# [Plain-text engineering files]
• • • • •
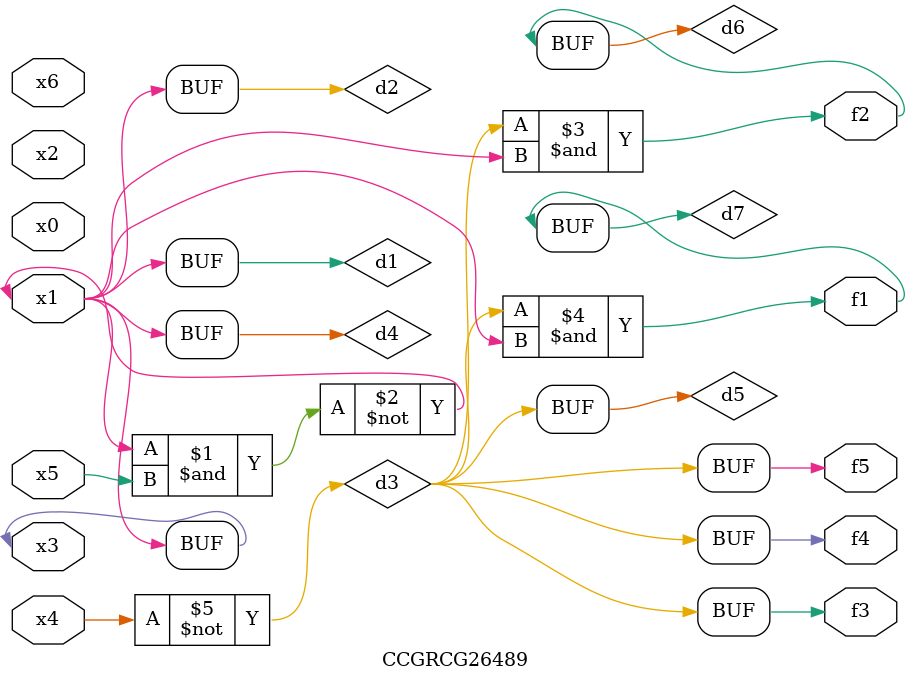
<source format=v>
module CCGRCG26489(
	input x0, x1, x2, x3, x4, x5, x6,
	output f1, f2, f3, f4, f5
);

	wire d1, d2, d3, d4, d5, d6, d7;

	buf (d1, x1, x3);
	nand (d2, x1, x5);
	not (d3, x4);
	buf (d4, d1, d2);
	buf (d5, d3);
	and (d6, d3, d4);
	and (d7, d3, d4);
	assign f1 = d7;
	assign f2 = d6;
	assign f3 = d5;
	assign f4 = d5;
	assign f5 = d5;
endmodule

</source>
• • • • •
# [TASK GOAL]
All of the lines above must be printed again exactly, and no picture may appear in the copy.

# [OUTPUT BELOW]
<source format=v>
module CCGRCG26489(
	input x0, x1, x2, x3, x4, x5, x6,
	output f1, f2, f3, f4, f5
);

	wire d1, d2, d3, d4, d5, d6, d7;

	buf (d1, x1, x3);
	nand (d2, x1, x5);
	not (d3, x4);
	buf (d4, d1, d2);
	buf (d5, d3);
	and (d6, d3, d4);
	and (d7, d3, d4);
	assign f1 = d7;
	assign f2 = d6;
	assign f3 = d5;
	assign f4 = d5;
	assign f5 = d5;
endmodule

</source>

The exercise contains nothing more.